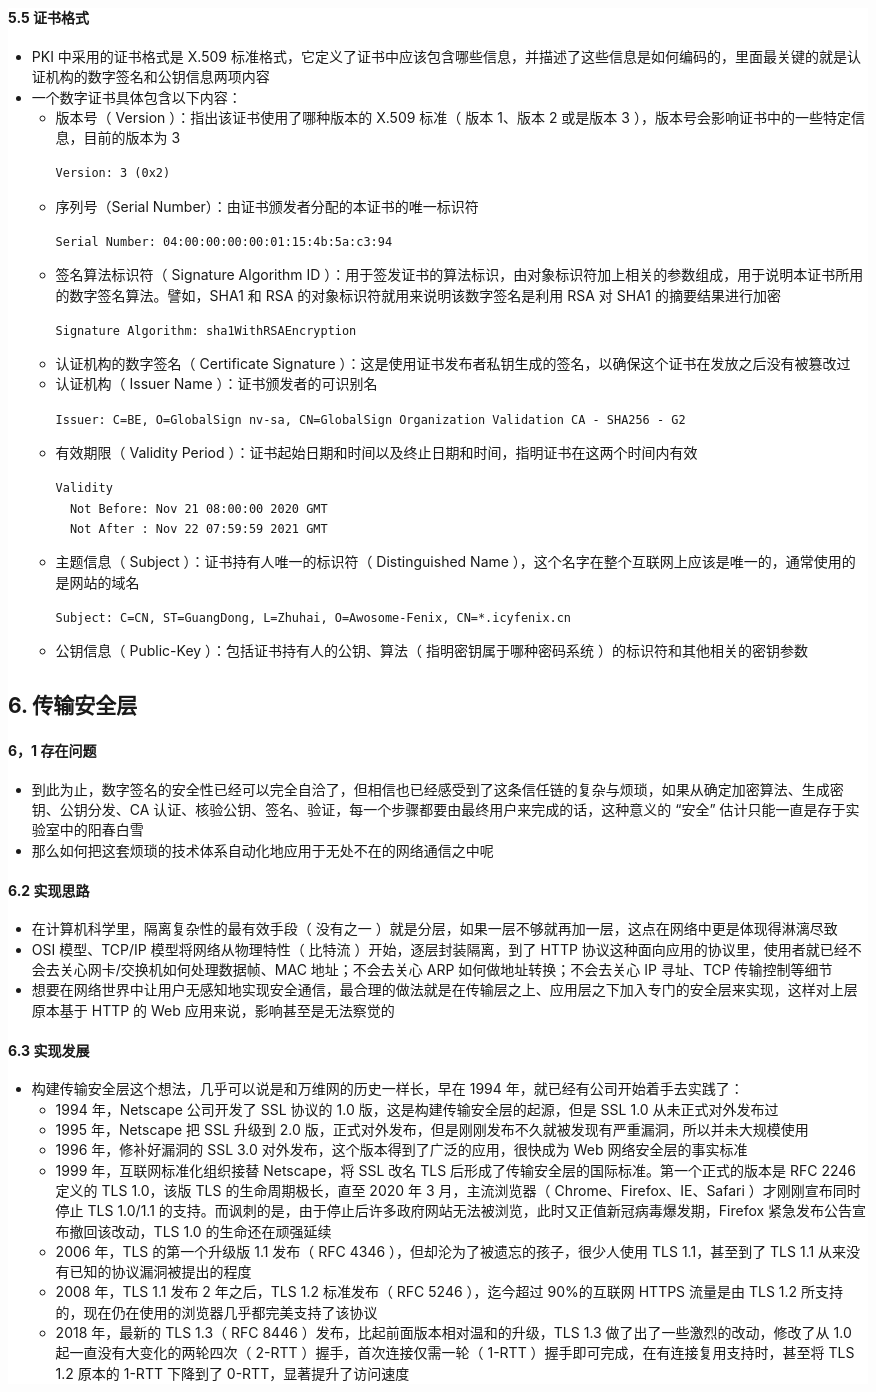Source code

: #### 5.5 证书格式

- PKI 中采用的证书格式是 X.509 标准格式，它定义了证书中应该包含哪些信息，并描述了这些信息是如何编码的，里面最关键的就是认证机构的数字签名和公钥信息两项内容
- 一个数字证书具体包含以下内容：
  - 版本号（ Version ）：指出该证书使用了哪种版本的 X.509 标准（ 版本 1、版本 2 或是版本 3 ），版本号会影响证书中的一些特定信息，目前的版本为 3
    ```
    Version: 3 (0x2)
    ```
  - 序列号（Serial Number）：由证书颁发者分配的本证书的唯一标识符
    ```
    Serial Number: 04:00:00:00:00:01:15:4b:5a:c3:94
    ```
  - 签名算法标识符（ Signature Algorithm ID ）：用于签发证书的算法标识，由对象标识符加上相关的参数组成，用于说明本证书所用的数字签名算法。譬如，SHA1 和 RSA 的对象标识符就用来说明该数字签名是利用 RSA 对 SHA1 的摘要结果进行加密
    ```
    Signature Algorithm: sha1WithRSAEncryption
    ```
  - 认证机构的数字签名（ Certificate Signature ）：这是使用证书发布者私钥生成的签名，以确保这个证书在发放之后没有被篡改过
  - 认证机构（ Issuer Name ）：证书颁发者的可识别名
    ```
    Issuer: C=BE, O=GlobalSign nv-sa, CN=GlobalSign Organization Validation CA - SHA256 - G2
    ```
  - 有效期限（ Validity Period ）：证书起始日期和时间以及终止日期和时间，指明证书在这两个时间内有效
    ```
    Validity
      Not Before: Nov 21 08:00:00 2020 GMT
      Not After : Nov 22 07:59:59 2021 GMT
    ```
  - 主题信息（ Subject ）：证书持有人唯一的标识符（ Distinguished Name ），这个名字在整个互联网上应该是唯一的，通常使用的是网站的域名
    ```
    Subject: C=CN, ST=GuangDong, L=Zhuhai, O=Awosome-Fenix, CN=*.icyfenix.cn
    ```
  - 公钥信息（ Public-Key ）：包括证书持有人的公钥、算法（ 指明密钥属于哪种密码系统 ）的标识符和其他相关的密钥参数

## 6. 传输安全层

#### 6，1 存在问题

- 到此为止，数字签名的安全性已经可以完全自洽了，但相信也已经感受到了这条信任链的复杂与烦琐，如果从确定加密算法、生成密钥、公钥分发、CA 认证、核验公钥、签名、验证，每一个步骤都要由最终用户来完成的话，这种意义的 “安全” 估计只能一直是存于实验室中的阳春白雪
- 那么如何把这套烦琐的技术体系自动化地应用于无处不在的网络通信之中呢

#### 6.2 实现思路

- 在计算机科学里，隔离复杂性的最有效手段（ 没有之一 ）就是分层，如果一层不够就再加一层，这点在网络中更是体现得淋漓尽致
- OSI 模型、TCP/IP 模型将网络从物理特性（ 比特流 ）开始，逐层封装隔离，到了 HTTP 协议这种面向应用的协议里，使用者就已经不会去关心网卡/交换机如何处理数据帧、MAC 地址；不会去关心 ARP 如何做地址转换；不会去关心 IP 寻址、TCP 传输控制等细节
- 想要在网络世界中让用户无感知地实现安全通信，最合理的做法就是在传输层之上、应用层之下加入专门的安全层来实现，这样对上层原本基于 HTTP 的 Web 应用来说，影响甚至是无法察觉的

#### 6.3 实现发展

- 构建传输安全层这个想法，几乎可以说是和万维网的历史一样长，早在 1994 年，就已经有公司开始着手去实践了：
  - 1994 年，Netscape 公司开发了 SSL 协议的 1.0 版，这是构建传输安全层的起源，但是 SSL 1.0 从未正式对外发布过
  - 1995 年，Netscape 把 SSL 升级到 2.0 版，正式对外发布，但是刚刚发布不久就被发现有严重漏洞，所以并未大规模使用
  - 1996 年，修补好漏洞的 SSL 3.0 对外发布，这个版本得到了广泛的应用，很快成为 Web 网络安全层的事实标准
  - 1999 年，互联网标准化组织接替 Netscape，将 SSL 改名 TLS 后形成了传输安全层的国际标准。第一个正式的版本是 RFC 2246 定义的 TLS 1.0，该版 TLS 的生命周期极长，直至 2020 年 3 月，主流浏览器（ Chrome、Firefox、IE、Safari ）才刚刚宣布同时停止 TLS 1.0/1.1 的支持。而讽刺的是，由于停止后许多政府网站无法被浏览，此时又正值新冠病毒爆发期，Firefox 紧急发布公告宣布撤回该改动，TLS 1.0 的生命还在顽强延续
  - 2006 年，TLS 的第一个升级版 1.1 发布（ RFC 4346 ），但却沦为了被遗忘的孩子，很少人使用 TLS 1.1，甚至到了 TLS 1.1 从来没有已知的协议漏洞被提出的程度
  - 2008 年，TLS 1.1 发布 2 年之后，TLS 1.2 标准发布（ RFC 5246 ），迄今超过 90%的互联网 HTTPS 流量是由 TLS 1.2 所支持的，现在仍在使用的浏览器几乎都完美支持了该协议
  - 2018 年，最新的 TLS 1.3（ RFC 8446 ）发布，比起前面版本相对温和的升级，TLS 1.3 做了出了一些激烈的改动，修改了从 1.0 起一直没有大变化的两轮四次（ 2-RTT ）握手，首次连接仅需一轮（ 1-RTT ）握手即可完成，在有连接复用支持时，甚至将 TLS 1.2 原本的 1-RTT 下降到了 0-RTT，显著提升了访问速度
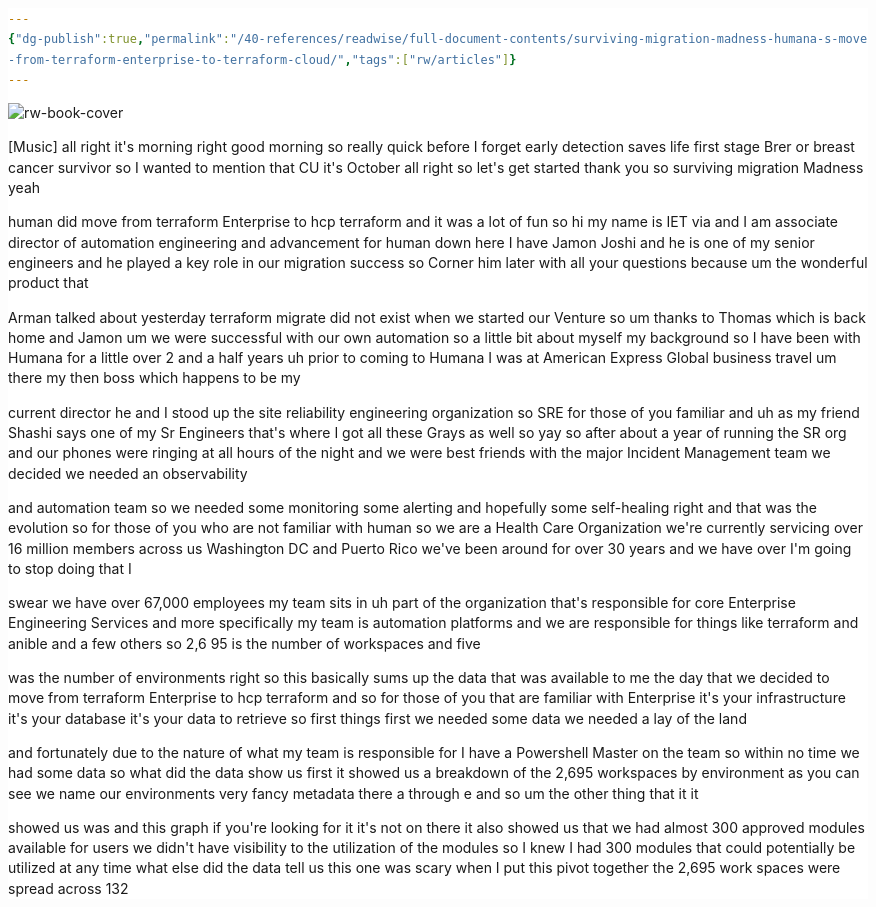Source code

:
 ```yaml
---
{"dg-publish":true,"permalink":"/40-references/readwise/full-document-contents/surviving-migration-madness-humana-s-move-from-terraform-enterprise-to-terraform-cloud/","tags":["rw/articles"]}
---
```


![rw-book-cover](https://i.ytimg.com/vi/sZn_yERFYUk/maxresdefault.jpg)

[Music] all right it's morning right good morning so really quick before I forget early detection saves life first stage Brer or breast cancer survivor so I wanted to mention that CU it's October all right so let's get started thank you so surviving migration Madness yeah 

human did move from terraform Enterprise to hcp terraform and it was a lot of fun so hi my name is IET via and I am associate director of automation engineering and advancement for human down here I have Jamon Joshi and he is one of my senior engineers and he played a key role in our migration success so Corner him later with all your questions because um the wonderful product that 

Arman talked about yesterday terraform migrate did not exist when we started our Venture so um thanks to Thomas which is back home and Jamon um we were successful with our own automation so a little bit about myself my background so I have been with Humana for a little over 2 and a half years uh prior to coming to Humana I was at American Express Global business travel um there my then boss which happens to be my 

current director he and I stood up the site reliability engineering organization so SRE for those of you familiar and uh as my friend Shashi says one of my Sr Engineers that's where I got all these Grays as well so yay so after about a year of running the SR org and our phones were ringing at all hours of the night and we were best friends with the major Incident Management team we decided we needed an observability 

and automation team so we needed some monitoring some alerting and hopefully some self-healing right and that was the evolution so for those of you who are not familiar with human so we are a Health Care Organization we're currently servicing over 16 million members across us Washington DC and Puerto Rico we've been around for over 30 years and we have over I'm going to stop doing that I 

swear we have over 67,000 employees my team sits in uh part of the organization that's responsible for core Enterprise Engineering Services and more specifically my team is automation platforms and we are responsible for things like terraform and anible and a few others so 2,6 95 is the number of workspaces and five 

was the number of environments right so this basically sums up the data that was available to me the day that we decided to move from terraform Enterprise to hcp terraform and so for those of you that are familiar with Enterprise it's your infrastructure it's your database it's your data to retrieve so first things first we needed some data we needed a lay of the land 

and fortunately due to the nature of what my team is responsible for I have a Powershell Master on the team so within no time we had some data so what did the data show us first it showed us a breakdown of the 2,695 workspaces by environment as you can see we name our environments very fancy metadata there a through e and so um the other thing that it it 

showed us was and this graph if you're looking for it it's not on there it also showed us that we had almost 300 approved modules available for users we didn't have visibility to the utilization of the modules so I knew I had 300 modules that could potentially be utilized at any time what else did the data tell us this one was scary when I put this pivot together the 2,695 work spaces were spread across 132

_WHAT IS EXPECTED_. Copy range, inclusive: the line holding "swear we have" to the line holding "was the number". Reproduce exactly those lines of the records above and no others.

_RESPONSE TO THIS TASK_.
swear we have over 67,000 employees my team sits in uh part of the organization that's responsible for core Enterprise Engineering Services and more specifically my team is automation platforms and we are responsible for things like terraform and anible and a few others so 2,6 95 is the number of workspaces and five 

was the number of environments right so this basically sums up the data that was available to me the day that we decided to move from terraform Enterprise to hcp terraform and so for those of you that are familiar with Enterprise it's your infrastructure it's your database it's your data to retrieve so first things first we needed some data we needed a lay of the land 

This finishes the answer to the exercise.